**TRY IT:** Exactly the lines from the one that holds "σε στραμπουλήγματα. Αυτές" to the end of the data below: retype these and nothing else.

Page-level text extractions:
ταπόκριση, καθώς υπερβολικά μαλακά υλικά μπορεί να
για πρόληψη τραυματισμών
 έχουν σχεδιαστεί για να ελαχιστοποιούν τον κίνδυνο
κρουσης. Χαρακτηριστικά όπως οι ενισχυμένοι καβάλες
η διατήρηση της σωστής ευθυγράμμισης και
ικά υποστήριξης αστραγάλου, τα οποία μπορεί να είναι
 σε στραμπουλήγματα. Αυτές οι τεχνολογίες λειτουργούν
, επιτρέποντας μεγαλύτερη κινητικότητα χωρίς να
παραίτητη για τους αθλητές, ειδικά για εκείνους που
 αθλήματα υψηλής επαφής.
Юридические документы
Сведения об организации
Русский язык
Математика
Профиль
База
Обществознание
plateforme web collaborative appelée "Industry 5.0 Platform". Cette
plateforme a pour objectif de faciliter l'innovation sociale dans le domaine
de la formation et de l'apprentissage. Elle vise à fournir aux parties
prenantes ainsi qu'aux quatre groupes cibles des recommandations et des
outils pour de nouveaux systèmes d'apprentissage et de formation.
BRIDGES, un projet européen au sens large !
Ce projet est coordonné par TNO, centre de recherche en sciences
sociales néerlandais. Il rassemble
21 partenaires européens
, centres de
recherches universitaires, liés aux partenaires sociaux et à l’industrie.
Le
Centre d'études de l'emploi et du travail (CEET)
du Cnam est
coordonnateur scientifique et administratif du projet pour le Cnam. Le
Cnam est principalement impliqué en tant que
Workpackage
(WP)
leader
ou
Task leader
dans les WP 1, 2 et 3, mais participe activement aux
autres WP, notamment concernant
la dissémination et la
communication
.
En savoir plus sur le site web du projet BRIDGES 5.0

**REPLY TO THE TASK:**
 σε στραμπουλήγματα. Αυτές οι τεχνολογίες λειτουργούν
, επιτρέποντας μεγαλύτερη κινητικότητα χωρίς να
παραίτητη για τους αθλητές, ειδικά για εκείνους που
 αθλήματα υψηλής επαφής.
Юридические документы
Сведения об организации
Русский язык
Математика
Профиль
База
Обществознание
plateforme web collaborative appelée "Industry 5.0 Platform". Cette
plateforme a pour objectif de faciliter l'innovation sociale dans le domaine
de la formation et de l'apprentissage. Elle vise à fournir aux parties
prenantes ainsi qu'aux quatre groupes cibles des recommandations et des
outils pour de nouveaux systèmes d'apprentissage et de formation.
BRIDGES, un projet européen au sens large !
Ce projet est coordonné par TNO, centre de recherche en sciences
sociales néerlandais. Il rassemble
21 partenaires européens
, centres de
recherches universitaires, liés aux partenaires sociaux et à l’industrie.
Le
Centre d'études de l'emploi et du travail (CEET)
du Cnam est
coordonnateur scientifique et administratif du projet pour le Cnam. Le
Cnam est principalement impliqué en tant que
Workpackage
(WP)
leader
ou
Task leader
dans les WP 1, 2 et 3, mais participe activement aux
autres WP, notamment concernant
la dissémination et la
communication
.
En savoir plus sur le site web du projet BRIDGES 5.0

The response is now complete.